I whirled around. “But that’s what I’ve been doing. That’s what I’ve been doing all this time! What do you think I was doing in French Frigate Shoals? I was working my ass off learning. And I’m asking for some credit for it!”
“Well, it doesn’t work that way,” he said.
WOUNDED and resentful—sure I’d never speak to Brian again—I limped back to my splintery old room at the Y and tucked my head under my wing. I lay there on my bed with the shades down, just trying to process all I’d been through.

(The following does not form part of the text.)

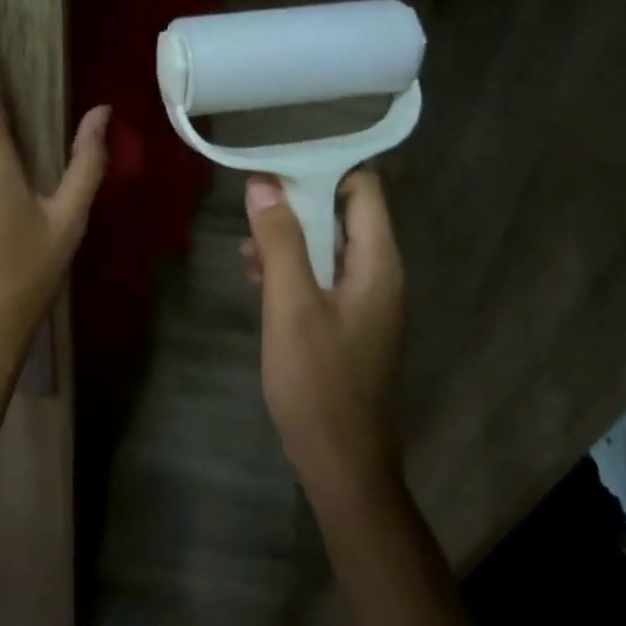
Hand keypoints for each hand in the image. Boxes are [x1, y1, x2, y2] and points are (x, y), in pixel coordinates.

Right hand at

Just sitting in the shadows, trying to create a little darkroom for my soul.
I had my guitar back from Corinne, and my fingers tried to make music, but they were stiff and out of practice. They still had their positions and their chords inside of them, but they were like old-lady fingers trying to get where they were supposed to go. So I wrote some sad, slow songs about the sea and stars falling down. I put down the lyrics in my notebook, but then I ripped out the pages and crumpled them up. None of the songs was doing what I wanted. I was trying to capture how big the whole universe was around this earth. And how the earth seems so real but is really nothing more than sand in the hourglass, and how hope and love are dashed to pieces in an instant. But I wanted to say all this in new fresh ways; that was the problem.